宿舍裏的同學已經有人拿著盆子去水房洗漱了。郝泰絲毫沒有結束的意思,繼續說著:”畢業後,我就得去我爸的公司上班,和他的圈子裏的人打交道,這些人就是所謂的金字塔頂尖的人,其中一些人不保護金字塔底部的人,反而算計坑害底部這些人,看不起底部的這些人,沒有底部的根基,哪裏有他們這些塔尖?你知道我和他們其中有些人在一起的時候有多麼的難為情嗎?用你們北京話說那叫臊得慌,但是我以後必須和他們打成一片。受他們影響我偶爾會想以我的家境還搞不定一個日本普通人家的女孩嗎,我居然這樣來找自信,你說,愛佳知道我有這種想法會怎樣?是不是失望至極?”

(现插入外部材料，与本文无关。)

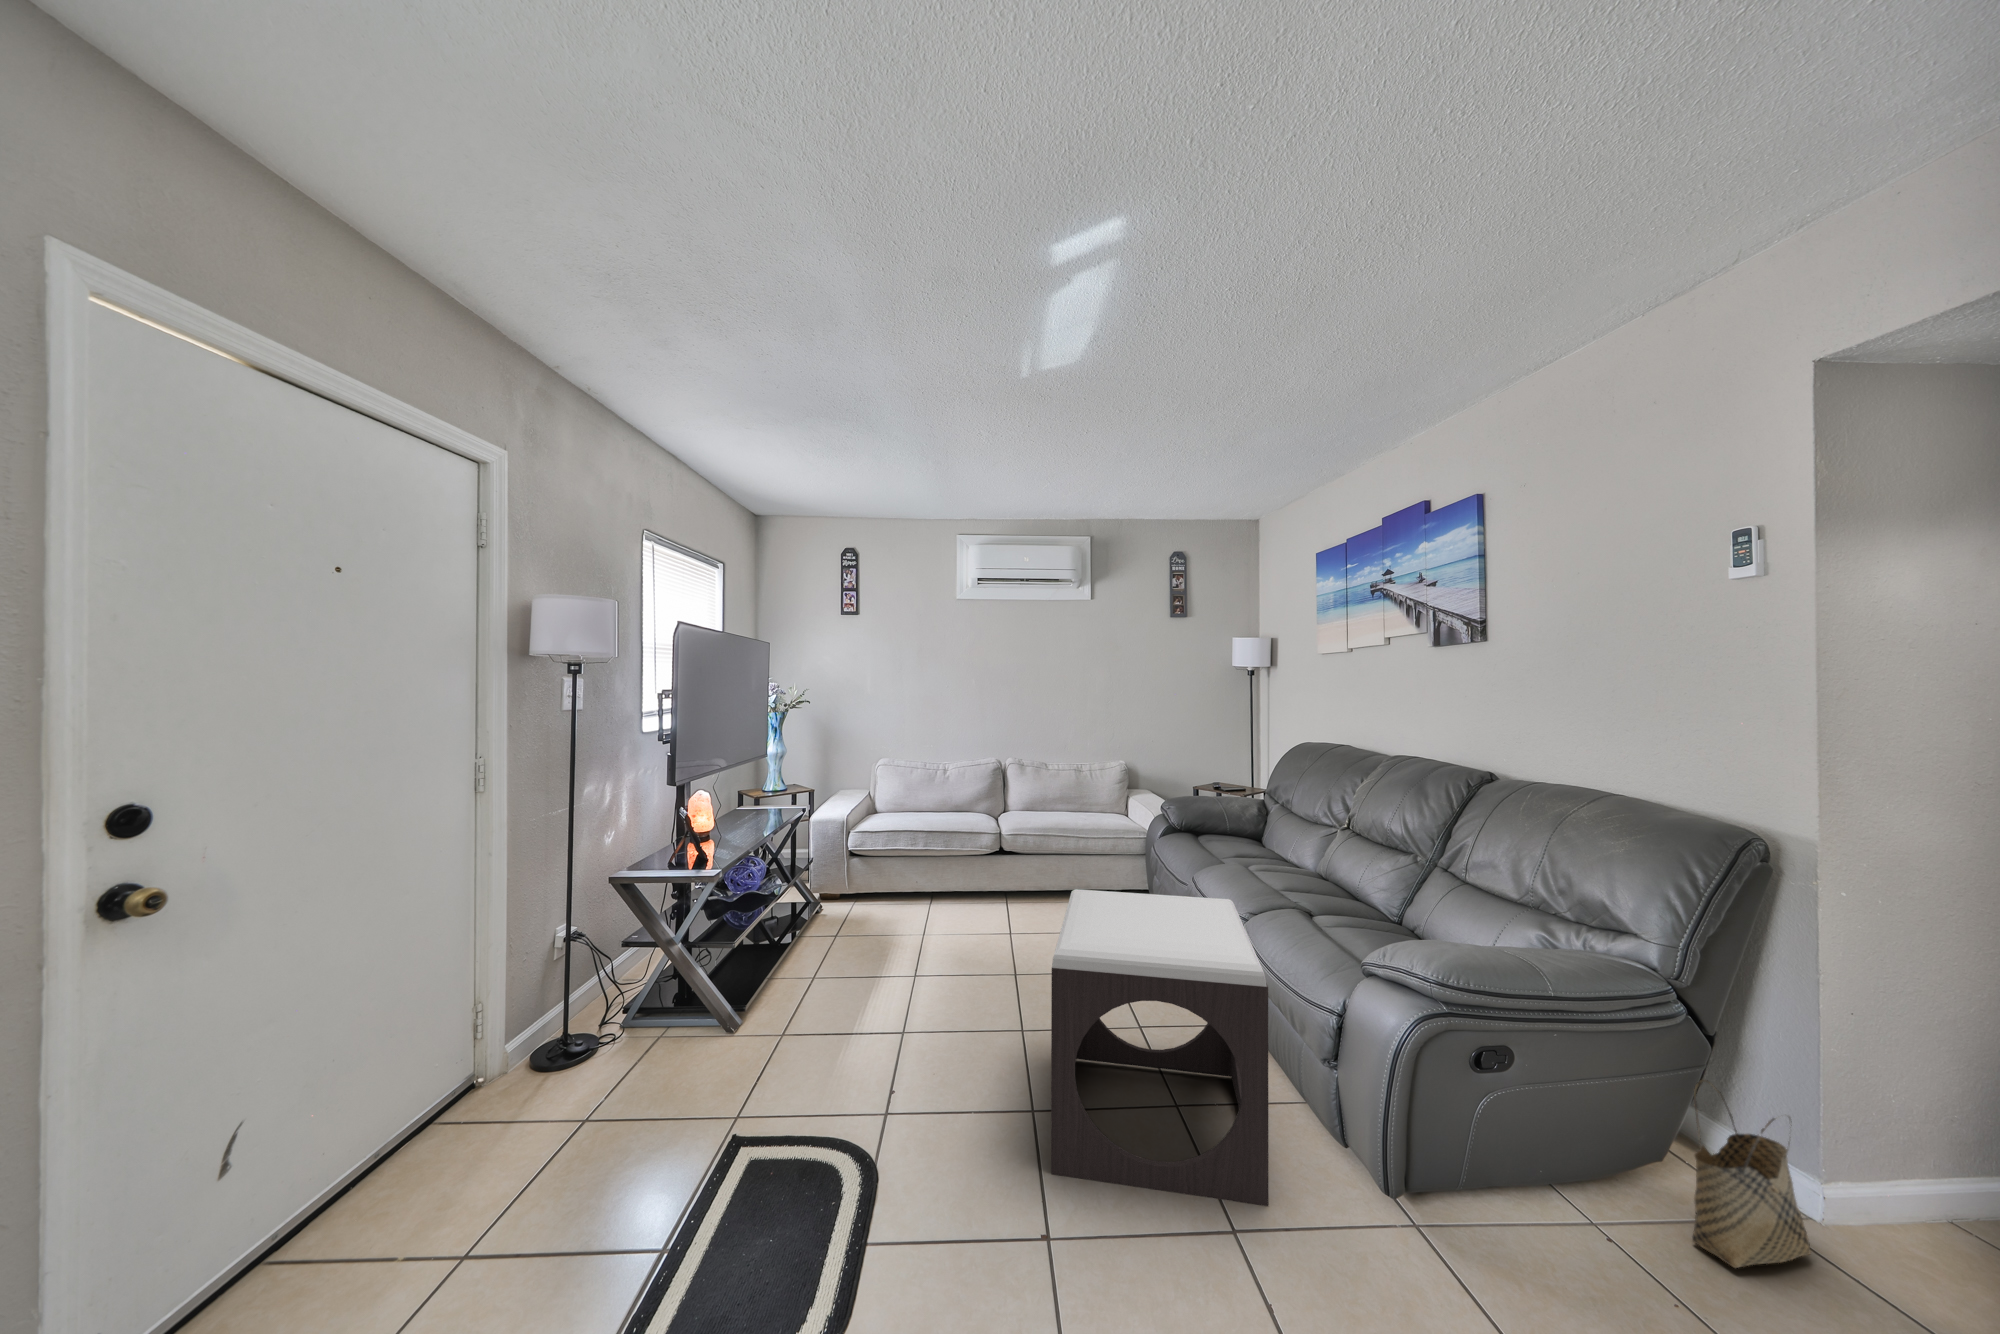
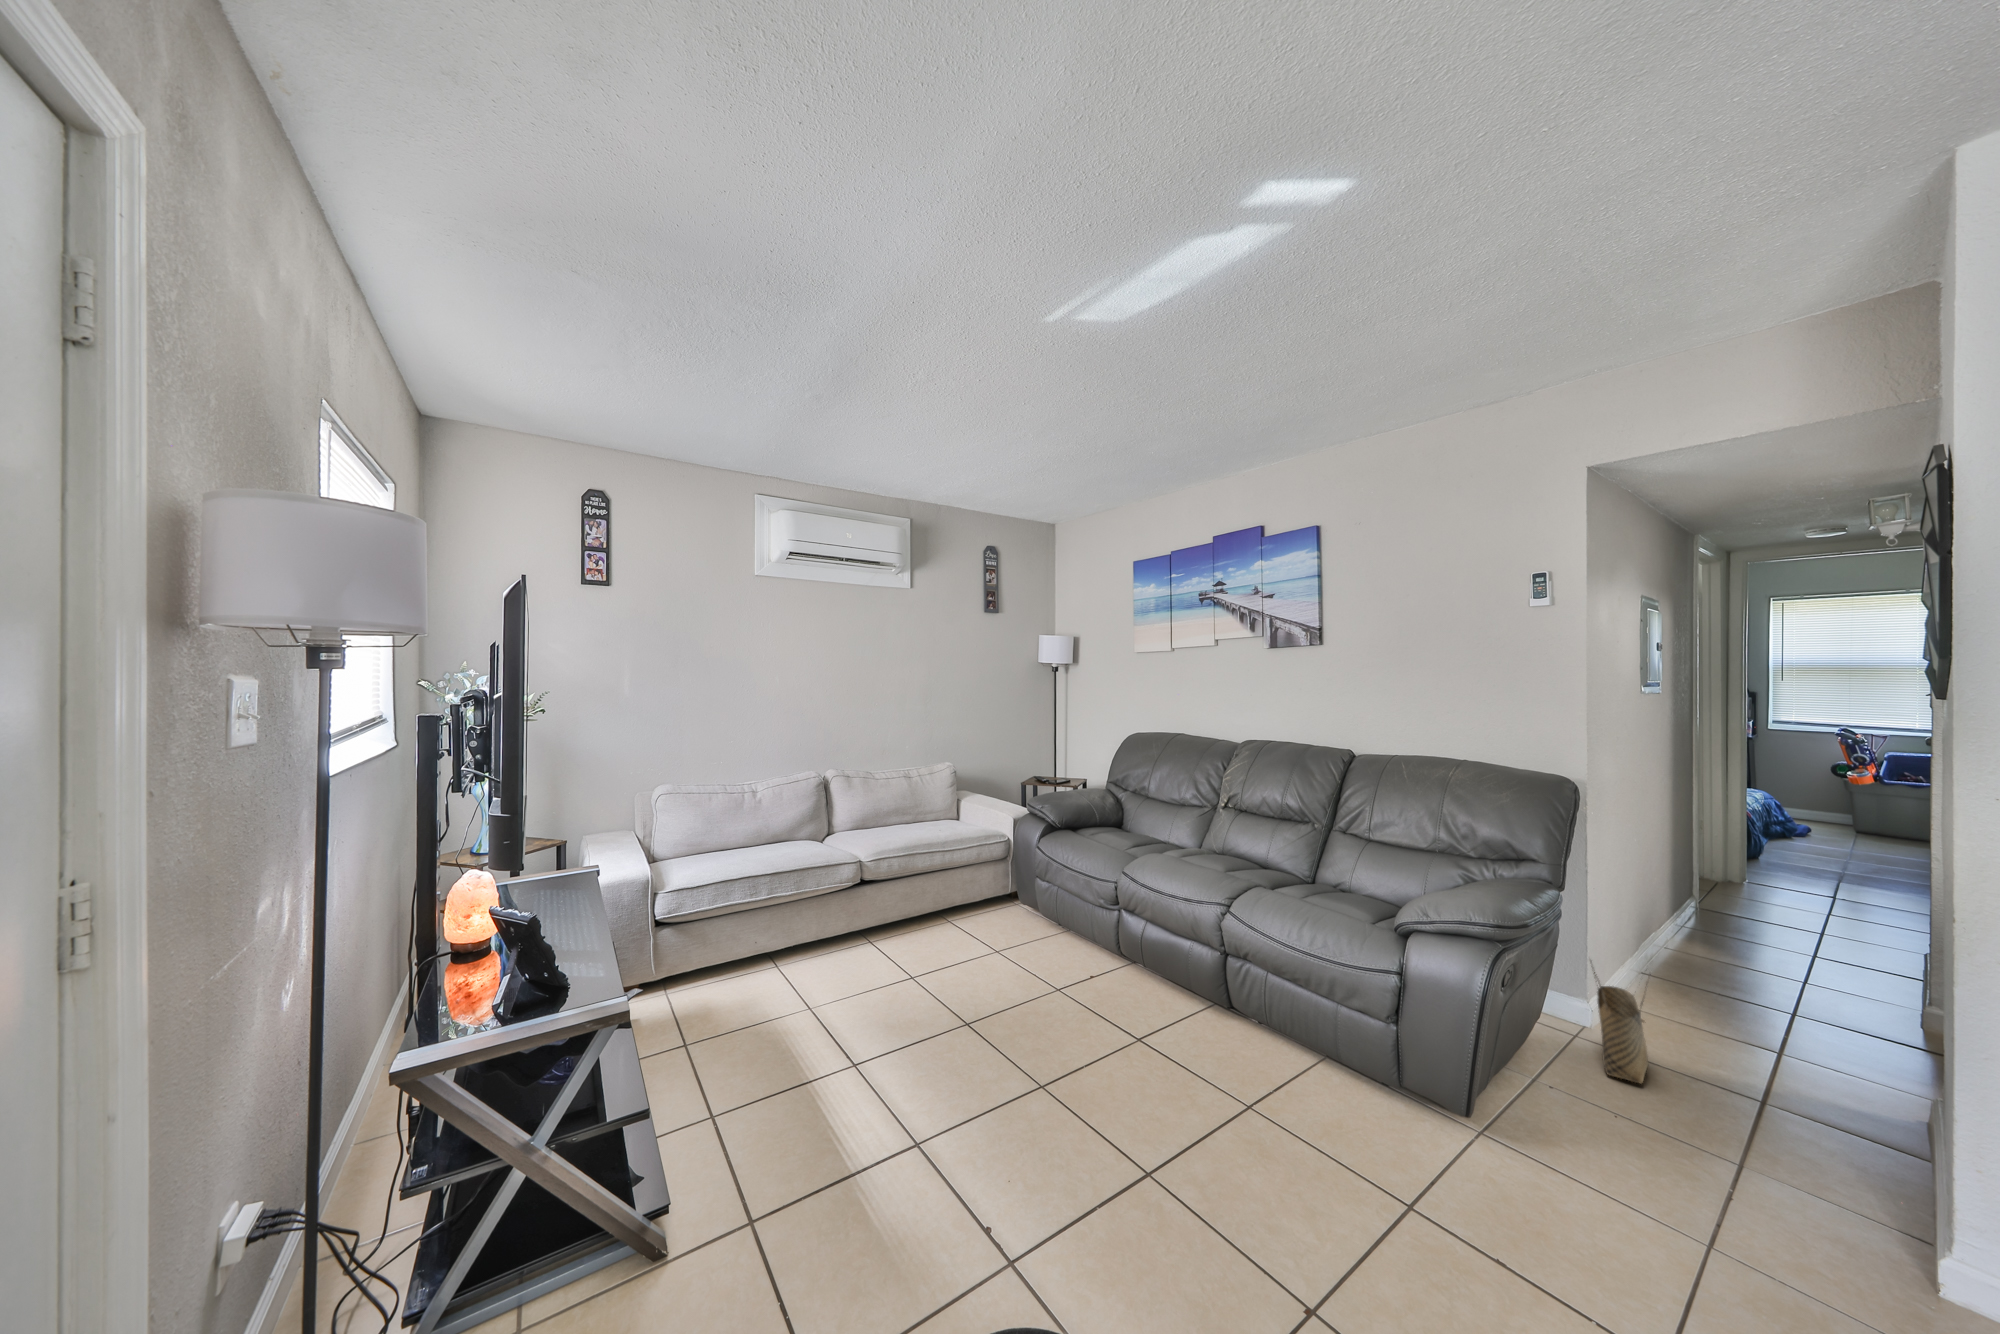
footstool: present [1051,889,1269,1206] -> none [1141,892,1441,1257]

郝泰今天說了太多,雖然有些事情我有點不能理解,但郝泰已經對我推心置腹了。“今天你算是掏了心窩了。你真的愛上一個人了,我能保證這是真的。”

“越是真的,越容不得這種想法存在。”

“果然愛的純度夠高。”

次日清晨,窗外傳來了兩三個人急促的叫喊聲,他們的隻言片語告訴我有人墜樓,我起身走到陽台上,睡眼惺忪的向聲音傳來的方向探身望去,事發地點就在我住的這棟宿舍樓的最頂端,我猜想是從樓內走廊盡頭的窗戶上跳下去的。我看到了樓管的身影閃了出來,他攤開雙手,無奈的搖著頭,對其他人說著什麼,距離樓管不遠處的地方散落著一隻拖鞋,我的反應是自殺,隨後想著這個人自殺的原因,這幾棟樓,基本上都是畢業生,難不成是因為還沒有找到工作造成了巨大的心理壓力?這個可能性不大。失戀?這個有可能,去年畢業季發生過因愛而亡的事情,因為某個男生不想要那個即將成為過去的女孩,結果被那個女孩幾刀捅下去後,男生變成了過去,女孩的人生也更改了軌跡,我想這個女孩是在用別人的錯誤和愚蠢來嫁禍自己。說不準今年會出現為情自殺的,大學裏的戀情中要數純愛最多,所謂純愛也就是不受任何環境和客觀因素影響在男女之間產生的愛情,很多人都有過。就是這種最原始、最純的愛情存在居然被很多人稱為不現實,通常要用眼角的淚和心與神的傷把人們從不現實催化到現實,甚至用生命去祭祀。也就是說很多人的現實就是由痛苦、煎熬,甚至死亡來組成,我是不是也會這樣呢?這算是什麼狗屁的現實。

想著這些問題,我挪著還未完全清醒的步子下樓,向墜樓的地點走去。離事發地越近,卻越不敢靠近,我在距離他們大約幾米遠的地方站住腳,努力區分著地上的這個人與郝泰的不同之處,努力在相同的牛仔褲、短袖和發型中找出不同,以證明這不是郝泰。第一遍找不到,那麼再來第二遍,好吧,那就第三遍,我依舊無法找出。我盡量讓大腦保持空白的狀態,刻意的把大腦中與郝泰相關的一切東西都徹底的抹去,完全進入了另一個無存檔的世界。